Unlike other productions within this current season - all of which are one actor shows - this production has four actors playing on a very small stage in front of an audience of perhaps 100.

The play which revisits the topic of the Ern Malley Affair has been well reviewed in the Age - perhaps even a little too well. Amusingly the created Ern Malley and his fictional sister Ethel are given lives that go beyond the limitations imposed by their creators. But it is a limited joke and the suggestion by the Age reviewer that this is an insightful comment on Australian culture seems to be stretching it just a tad.

Not the best of the season - that remains Alias Grace.

Saturday, July 09, 2005

Recognizing Frustration

Robyn Williams is what is often casually described as an icon of the Australian national radio broadcaster - the Australian Broadcasting Corporation. He has hosted the Science program on the ABC's Radio National for some 30 years. An erudite man who clearly loves his subject and feels the pain of the difficulties of Australian science.

In addition to the Science Show, Williams conducts a weekly short interview program entitled In Conversation. In the most recent of these programs, he interviews the current Chair of the CSIRO, Catherine Livingstone. Livingstone is another example of a group of Australian "managerialists" who are essentially accountants who view the world and all its complexities through the narrow eyes of accounting, business and the market.

Their language is dominated by the jargon of modern managerialism:

The central doctrine of managerialism is that the differences between such organisations as, for example, a university and a motor-vehicle company, are less important than the similarities, and that the performance of all organisations can be optimised by the application of generic management skills and theory. It follows that the crucial element of institutional reform is the removal of obstacles to ‘the right to manage’.

The rise of managerialism has gone hand in hand with that of the radical program of market-oriented reforms variously referred to as Thatcherism, economic rationalism and neoliberalism. (Despite very different histories, all these terms are now generally used in a pejorative sense). Managerialism may appear inconsistent with traditional free-market thinking in which the ideal form of organisation is that of competitive markets supplied by small firms, in which the manager is also the owner. However, managerialism is entirely consistent with the dominant strand in the neoliberal approach to public policy, which takes the corporation, rather than the small owner-managed firm, as the model for all forms of economic and social organisation.

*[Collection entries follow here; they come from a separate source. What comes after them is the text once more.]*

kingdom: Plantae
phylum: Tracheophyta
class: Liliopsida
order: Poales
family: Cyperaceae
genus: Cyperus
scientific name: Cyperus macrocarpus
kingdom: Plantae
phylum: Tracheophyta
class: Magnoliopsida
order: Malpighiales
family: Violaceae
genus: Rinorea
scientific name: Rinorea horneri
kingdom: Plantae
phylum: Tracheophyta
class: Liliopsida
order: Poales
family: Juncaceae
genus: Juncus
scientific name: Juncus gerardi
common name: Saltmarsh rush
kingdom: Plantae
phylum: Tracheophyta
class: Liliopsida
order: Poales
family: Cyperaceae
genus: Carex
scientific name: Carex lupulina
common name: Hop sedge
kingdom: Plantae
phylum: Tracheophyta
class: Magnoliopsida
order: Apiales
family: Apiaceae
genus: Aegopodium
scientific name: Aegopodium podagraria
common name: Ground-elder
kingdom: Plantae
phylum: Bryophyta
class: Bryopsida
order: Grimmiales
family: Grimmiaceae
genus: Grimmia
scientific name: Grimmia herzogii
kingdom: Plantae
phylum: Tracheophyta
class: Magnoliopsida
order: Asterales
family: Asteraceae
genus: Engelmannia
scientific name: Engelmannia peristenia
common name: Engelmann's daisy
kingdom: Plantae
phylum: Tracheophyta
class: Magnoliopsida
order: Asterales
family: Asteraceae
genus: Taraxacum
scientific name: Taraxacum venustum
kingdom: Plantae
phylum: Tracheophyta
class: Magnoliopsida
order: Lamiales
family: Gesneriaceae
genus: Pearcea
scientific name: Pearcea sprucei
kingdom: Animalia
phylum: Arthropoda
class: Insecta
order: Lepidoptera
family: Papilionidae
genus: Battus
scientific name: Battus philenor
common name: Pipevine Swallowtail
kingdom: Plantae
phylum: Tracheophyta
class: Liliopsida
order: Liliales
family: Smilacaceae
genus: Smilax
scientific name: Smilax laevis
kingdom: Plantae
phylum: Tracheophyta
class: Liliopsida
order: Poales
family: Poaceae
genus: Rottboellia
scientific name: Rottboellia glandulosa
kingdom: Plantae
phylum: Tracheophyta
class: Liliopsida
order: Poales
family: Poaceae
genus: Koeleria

So here is Robyn Williams attempting to ask this woman about what is currently happening within the CSIRO where the language, behaviour and effects of managerialism is now having its destructive effect.

But Robyn's frustration about the application of this psuedo-science of managerialism to the CSIRO and its proud history of the achievements and application of Australian science was all too obvious. This was not one of his better performances.

People like Livingstone answer questions about managerialism by referring to its necessity. Her responses, like so many of her contemporaries, suggest that there can only be one way foward - and guess what that is.

We need effective leadership in all Australian organisations. The mistake being made is that leadership can only come through the mantra of the market. We need leaders to emerge from somewhere else other than the Macquarie Bank.





Thursday, July 07, 2005

ABC Podcasts to expand - Fantastic!

This extension by the ABC is just a terrific idea

Saturday, July 02, 2005

Departing Friends

Today some friends of our family left Australia to spend two years working and living in New Delhi, India. We hope to visit them in January 2007.

Safe journey to Amanda, Graham, Caitlin and Grace.